Although he spoke out repeatedly between 1991 and 1997 about the drug use in the GDR, former Dynamo swimmer Raik Hanneman also had a hard time jogging his memory in court. Now a journalist for a popular Berlin newspaper, he clearly wished to avoid playing a key role in a story he would now rather avoid.

The most dramatic moment in the trial occurred when Volker Frischke, the coach who weeks before had walked out of court with a penalty of 5,000 marks, was called as a witness. According to German law, Frischke had no recourse to the right to silence because his own trial was over, and was therefore required to testify. To the question about the little blue pills however, he initially refused to answer, thereby arousing the fury of the already harried judge, who threatened him with two months "thinking time" in prison and slapped him with a disciplinary fine of 1,000 marks in the hopes of stimulationg his memory. Frischke's defiant yet unsuccessful strategy had a reason: after losing his job with the German Swimming Federation he hoped to win his job back in a labour court. Any open admission of having handled the blue pills, which he had avoided in his own proceedings, jeopardized his already slim chances. Needless to say, the scare tactics worked, although Frischke's testimony shed no further light on Pansold.

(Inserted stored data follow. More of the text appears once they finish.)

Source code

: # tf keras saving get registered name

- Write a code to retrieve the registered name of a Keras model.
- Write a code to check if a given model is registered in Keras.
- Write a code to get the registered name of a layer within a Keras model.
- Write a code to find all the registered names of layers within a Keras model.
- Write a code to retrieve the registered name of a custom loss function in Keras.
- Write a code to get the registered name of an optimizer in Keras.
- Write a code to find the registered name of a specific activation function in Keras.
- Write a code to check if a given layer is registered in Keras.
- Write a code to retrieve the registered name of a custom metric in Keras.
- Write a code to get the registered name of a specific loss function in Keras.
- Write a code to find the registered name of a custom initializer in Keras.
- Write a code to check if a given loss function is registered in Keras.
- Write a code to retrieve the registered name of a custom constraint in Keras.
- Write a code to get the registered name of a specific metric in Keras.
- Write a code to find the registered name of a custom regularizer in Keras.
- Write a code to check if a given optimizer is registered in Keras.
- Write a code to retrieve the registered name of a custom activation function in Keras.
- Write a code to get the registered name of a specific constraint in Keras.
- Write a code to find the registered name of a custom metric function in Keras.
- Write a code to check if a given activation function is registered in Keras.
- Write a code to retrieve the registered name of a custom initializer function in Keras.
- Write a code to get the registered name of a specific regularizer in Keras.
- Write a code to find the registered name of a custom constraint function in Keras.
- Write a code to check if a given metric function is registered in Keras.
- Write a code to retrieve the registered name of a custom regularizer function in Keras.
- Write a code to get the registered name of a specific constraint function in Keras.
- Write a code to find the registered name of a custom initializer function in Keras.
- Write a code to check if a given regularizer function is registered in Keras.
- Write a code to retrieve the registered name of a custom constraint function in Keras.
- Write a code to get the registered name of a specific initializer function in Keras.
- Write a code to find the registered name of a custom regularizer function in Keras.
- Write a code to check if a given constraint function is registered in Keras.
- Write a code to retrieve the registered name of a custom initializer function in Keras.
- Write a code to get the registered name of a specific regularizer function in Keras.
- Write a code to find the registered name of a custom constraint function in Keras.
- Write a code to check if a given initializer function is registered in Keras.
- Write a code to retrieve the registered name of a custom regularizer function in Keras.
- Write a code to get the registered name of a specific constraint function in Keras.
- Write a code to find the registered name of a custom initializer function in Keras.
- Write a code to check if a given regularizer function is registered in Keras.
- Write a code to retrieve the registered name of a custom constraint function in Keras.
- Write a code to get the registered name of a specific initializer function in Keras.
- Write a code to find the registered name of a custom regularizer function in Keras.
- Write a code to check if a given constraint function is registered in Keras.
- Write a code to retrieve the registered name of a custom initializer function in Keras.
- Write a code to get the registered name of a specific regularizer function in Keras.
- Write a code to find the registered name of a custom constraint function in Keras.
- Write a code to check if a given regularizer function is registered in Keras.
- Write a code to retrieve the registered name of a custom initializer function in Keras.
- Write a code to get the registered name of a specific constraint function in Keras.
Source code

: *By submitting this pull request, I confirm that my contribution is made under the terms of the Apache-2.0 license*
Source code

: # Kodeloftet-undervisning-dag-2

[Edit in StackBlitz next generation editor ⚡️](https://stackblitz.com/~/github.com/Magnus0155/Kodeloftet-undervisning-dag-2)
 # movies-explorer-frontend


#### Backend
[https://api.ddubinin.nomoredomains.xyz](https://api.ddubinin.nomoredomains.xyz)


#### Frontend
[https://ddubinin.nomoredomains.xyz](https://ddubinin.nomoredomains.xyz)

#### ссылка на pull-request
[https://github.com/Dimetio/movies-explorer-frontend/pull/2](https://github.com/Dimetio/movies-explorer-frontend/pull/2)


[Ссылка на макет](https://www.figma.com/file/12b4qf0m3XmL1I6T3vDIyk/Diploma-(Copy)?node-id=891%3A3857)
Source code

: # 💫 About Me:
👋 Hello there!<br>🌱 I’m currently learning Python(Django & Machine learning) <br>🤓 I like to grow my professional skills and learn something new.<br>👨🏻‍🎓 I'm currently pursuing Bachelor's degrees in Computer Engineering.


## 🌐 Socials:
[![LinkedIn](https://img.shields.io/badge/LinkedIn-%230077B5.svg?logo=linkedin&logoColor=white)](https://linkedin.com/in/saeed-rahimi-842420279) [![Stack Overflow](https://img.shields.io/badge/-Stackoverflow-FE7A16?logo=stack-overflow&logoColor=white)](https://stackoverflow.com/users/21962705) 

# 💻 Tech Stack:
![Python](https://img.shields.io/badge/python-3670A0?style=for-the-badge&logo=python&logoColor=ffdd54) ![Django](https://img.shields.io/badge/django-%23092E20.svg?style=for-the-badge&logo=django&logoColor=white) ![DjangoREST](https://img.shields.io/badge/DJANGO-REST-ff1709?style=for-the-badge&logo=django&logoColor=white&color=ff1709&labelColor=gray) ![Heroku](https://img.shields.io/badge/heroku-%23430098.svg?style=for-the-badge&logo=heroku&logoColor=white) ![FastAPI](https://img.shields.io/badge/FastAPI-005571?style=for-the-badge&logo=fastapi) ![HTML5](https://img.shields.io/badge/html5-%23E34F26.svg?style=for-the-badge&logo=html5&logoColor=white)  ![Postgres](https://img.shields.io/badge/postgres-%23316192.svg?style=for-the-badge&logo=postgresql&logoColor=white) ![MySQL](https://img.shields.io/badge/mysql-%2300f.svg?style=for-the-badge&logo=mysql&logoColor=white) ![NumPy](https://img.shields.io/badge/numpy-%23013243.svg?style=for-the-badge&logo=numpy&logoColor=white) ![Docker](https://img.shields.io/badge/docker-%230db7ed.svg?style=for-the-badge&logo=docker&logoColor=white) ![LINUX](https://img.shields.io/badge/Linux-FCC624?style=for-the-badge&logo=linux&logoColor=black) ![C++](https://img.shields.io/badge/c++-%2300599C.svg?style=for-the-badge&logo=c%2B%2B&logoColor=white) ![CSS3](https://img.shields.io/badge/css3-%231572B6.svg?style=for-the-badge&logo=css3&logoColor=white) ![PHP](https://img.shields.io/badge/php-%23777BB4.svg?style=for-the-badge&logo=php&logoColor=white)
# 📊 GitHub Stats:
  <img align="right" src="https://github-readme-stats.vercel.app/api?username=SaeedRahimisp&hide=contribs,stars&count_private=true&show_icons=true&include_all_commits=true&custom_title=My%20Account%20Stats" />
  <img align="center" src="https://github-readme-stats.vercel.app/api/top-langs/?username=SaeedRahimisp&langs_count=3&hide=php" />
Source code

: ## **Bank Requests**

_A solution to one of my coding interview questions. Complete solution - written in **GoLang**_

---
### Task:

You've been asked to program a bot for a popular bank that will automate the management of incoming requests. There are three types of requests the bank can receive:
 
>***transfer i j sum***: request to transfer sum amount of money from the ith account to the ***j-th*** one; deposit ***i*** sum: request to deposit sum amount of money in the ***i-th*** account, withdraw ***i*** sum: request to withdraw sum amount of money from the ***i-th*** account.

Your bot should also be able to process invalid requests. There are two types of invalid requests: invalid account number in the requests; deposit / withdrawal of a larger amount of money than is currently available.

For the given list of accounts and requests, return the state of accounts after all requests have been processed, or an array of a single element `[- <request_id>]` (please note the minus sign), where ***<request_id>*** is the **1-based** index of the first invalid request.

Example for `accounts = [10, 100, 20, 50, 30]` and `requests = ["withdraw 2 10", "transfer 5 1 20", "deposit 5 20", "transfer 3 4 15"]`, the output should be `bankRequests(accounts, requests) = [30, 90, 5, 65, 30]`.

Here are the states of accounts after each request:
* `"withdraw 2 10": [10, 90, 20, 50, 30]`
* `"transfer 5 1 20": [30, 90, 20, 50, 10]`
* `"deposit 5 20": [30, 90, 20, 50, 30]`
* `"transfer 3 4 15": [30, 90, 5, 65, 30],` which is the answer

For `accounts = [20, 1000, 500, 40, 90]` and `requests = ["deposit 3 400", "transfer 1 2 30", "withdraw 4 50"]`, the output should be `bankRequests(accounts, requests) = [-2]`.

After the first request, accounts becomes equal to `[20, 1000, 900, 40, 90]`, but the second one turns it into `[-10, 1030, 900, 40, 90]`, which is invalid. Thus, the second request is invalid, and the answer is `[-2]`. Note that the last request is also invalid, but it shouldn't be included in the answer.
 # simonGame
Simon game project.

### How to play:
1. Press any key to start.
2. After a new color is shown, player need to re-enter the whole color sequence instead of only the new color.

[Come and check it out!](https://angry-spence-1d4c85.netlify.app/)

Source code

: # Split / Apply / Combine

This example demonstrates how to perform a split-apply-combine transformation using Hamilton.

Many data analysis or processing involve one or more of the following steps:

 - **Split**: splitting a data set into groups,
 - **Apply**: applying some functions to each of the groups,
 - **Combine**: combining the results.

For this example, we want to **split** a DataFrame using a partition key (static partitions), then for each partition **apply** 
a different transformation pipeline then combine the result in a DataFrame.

Two days after the final verdict, Pansold's lawyer announced that he would appeal the decision in Germany's highest court of appeal. The 56-year-old Pansold has been employed at the Austrian Olympic Training centre in Obertauern, where he looks after, among others, Olympic ski champion Hermann Maier.

Of primary significance in the two doping trials to date is that there were no acquittals; altogether four doctors and seven coaches have had to account for their role in damaging the health of young swimmers. That the guilty verdicts have implications for future trials of those higher up the chain of responsibility-namely the medical and political masterminds behind the doping system-is clear. But the question remains as to whether the several hundred cases still under investigation will ever come to fruition. A statute of limitations on the offences of October 2, 2000, makes assembling the evidence for further prosecutions look like a tall order. Nevertheless, Prosecutor Hillebrand predicted the first functionaries would be charged in the spring of 1999.